According to the banks, the recapitalisation exercise is expected to commence from April 1, 2024 (today), through March 31, 2026.

International investment and research company, Afrinvest West Africa Limited, adding its voice to the request, in an email note to investors, said, “Assuming the re-engineering of retained earnings to bolster eligible capital levels (that is share capital and share premium as defined by the CBN for the recapitalisation exercise), our estimation indicates that approximately N901.8 billion combined would be needed by Wema Bank, First City MB, Fidelity, Unity, and Sterling banks to reach new benchmarks.”

The CBN had recently, announced the upward review of the minimum capital requirement for lenders in the country to mitigate the impact of external and domestic shocks via negative exchange rate movement and elevated inflation.

The apex bank mandated minimum capital of N500 billion, N200 billion, and N50 billion for Commercial Banks with International, National, and Regional licenses respectively.

Likewise, the CBN also raised capitalisation baseline for Merchant Banks (N50 billion) and Non-interest Banks (National: N20 billion and Regional: N10 billion).

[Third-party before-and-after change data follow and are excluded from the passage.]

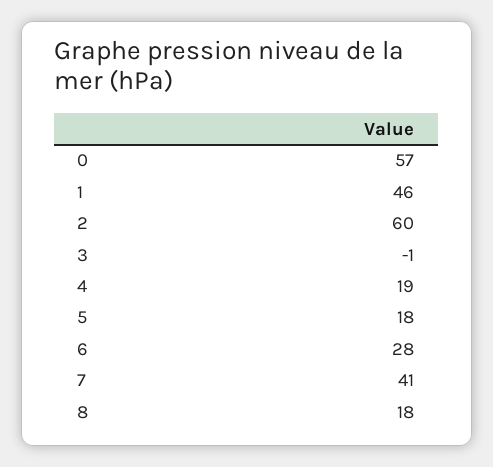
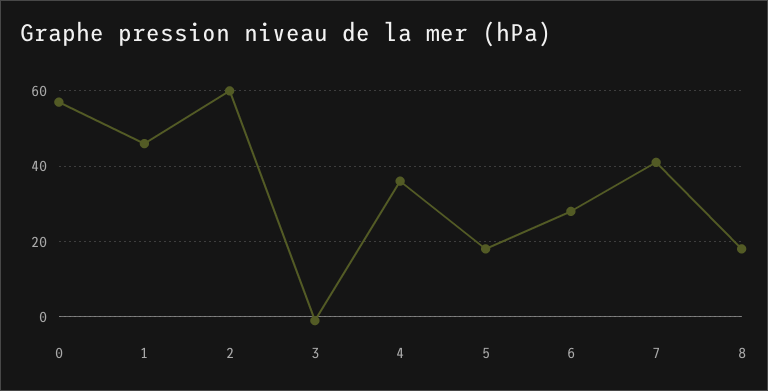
  {
    "0": 57,
    "1": 46,
    "2": 60,
    "3": -1,
-   "4": 19,
+   "4": 35,
    "5": 18,
    "6": 28,
    "7": 41,
    "8": 18
  }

The CBN specified that minimum capital for existing banks should comprise only paid-up capital and share premiums. For proposed banks (new banking license applications after April 1, 2024) the paid-up capital should meet new standards.

They explained that from initial assessment, positives from the recapitalisation drive include strengthening the capacity of banks to support credit creation in the real sector, the potential influx of capital into the domestic economy through offshore capital-raising endeavours and the likelihood of the emergence of stronger and more resilient banking entities post-recapitalization.

However, potential headwinds can materialise in the form of the dilution of returns for shareholders, the risk of lenders inadvertently generating bad risk assets or engaging in high-risk behaviours to deploy additional liquidity, and the possibility of high industry concentration following consolidations, leading to oligopolistic influence.